A ex-ministra do Meio Ambiente e ex-senadora do Acre, Marina Silva (REDE), foi uma das personalidades políticas que saíram em defesa do Supremo Tribunal Federal (STF) após decidir na noite de ontem (07) sobre a prisão após a segunda instância. Por 6 votos a 5, a Corte reverteu seu próprio entendimento, que autorizou as prisões, em 2016. O comentário de Marina sobre o assunto rendeu inúmeras críticas.

“Eu sempre me posicionei a favor da possibilidade de prisão em segunda instância pelo fato de que após este estágio as decisões passam a ser sobre a forma e não sobre o mérito da condenação. De toda forma, podemos até discordar da decisão do STF por considerar que a prisão após julgamento em segunda instância ajudaria no combate à impunidade, mas o veredito da Justiça precisa ser respeitado. Na democracia funciona assim”, escreveu Marina.

Após a postagem da ex-ministra, vários internautas repudiaram a publicação. “Na verdade pra você tanto faz marina! não precisa tá fazendo média em rede social!”, escreveu Chris Corrêa.

“Primeiro que a Sra não é jurista. Segundo nunca precisou deste instrumento para uso próprio ou familiar. Terceiro sabe, que neste caso. O seu partido vai enfraquecer bastante e na próxima eleição, não conseguirá fica nem no 4 lugar. As ações que reclamam a constitucionalidade ou a inconstitucionalidade no STF não possuem capa e nem rosto.
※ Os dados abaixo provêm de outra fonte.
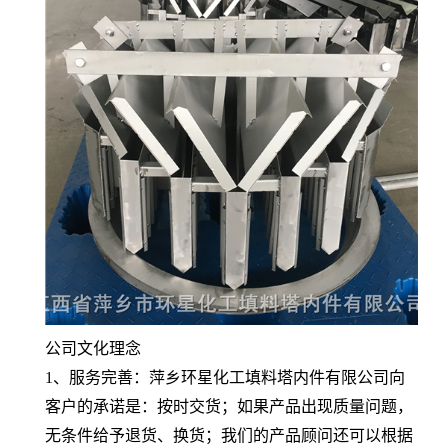
公司文化理念
1、服务完善：萍乡环星化工填料塔内件有限公司向
客户的承诺是：按时交货；如果产品出现质量问题，
无条件给予退货、换货；我们的产品顾问还可以根据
Seja coerente, pense por empatia. A Sra gostaria de ver que um julgamento foi feito sem o direito à ampla devesa e o devido processo legal. O juramento que a Sra fez a constituição federal só foi válido quando era senadora ?”, respondeu Daniel Souza.

Com a decisão abriu brechas. Os condenados que foram presos com base na decisão anterior poderão recorrer aos juízes que expediram os mandados de prisão para serem libertados. Segundo o Conselho Nacional de Justiça (CNJ), o julgamento terá impacto na situação de 4,8 mil presos.
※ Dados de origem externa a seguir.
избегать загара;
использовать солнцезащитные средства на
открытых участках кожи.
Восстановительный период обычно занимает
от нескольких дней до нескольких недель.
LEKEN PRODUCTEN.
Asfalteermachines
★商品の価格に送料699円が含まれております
Na seleta lista, aparece o ex-presidente Luiz Inácio Lula da Silva, preso desde 7 de abril do ano passado, na Superintendência da Polícia Federal em Curitiba (PR). Lula que deu a Marina Silva a oportunidade de ser ministra, foi condenado por corrupção e lavagem de dinheiro no caso do tríplex do Guarujá (SP).

Também está na cadeia, José Dirceu e outros executivos de empreiteiras. Todos foram condenados na Operação Lava Jato. Segundo o Ministério Publico Federal (MPF), cerca de 80 condenados na operação serão beneficiados.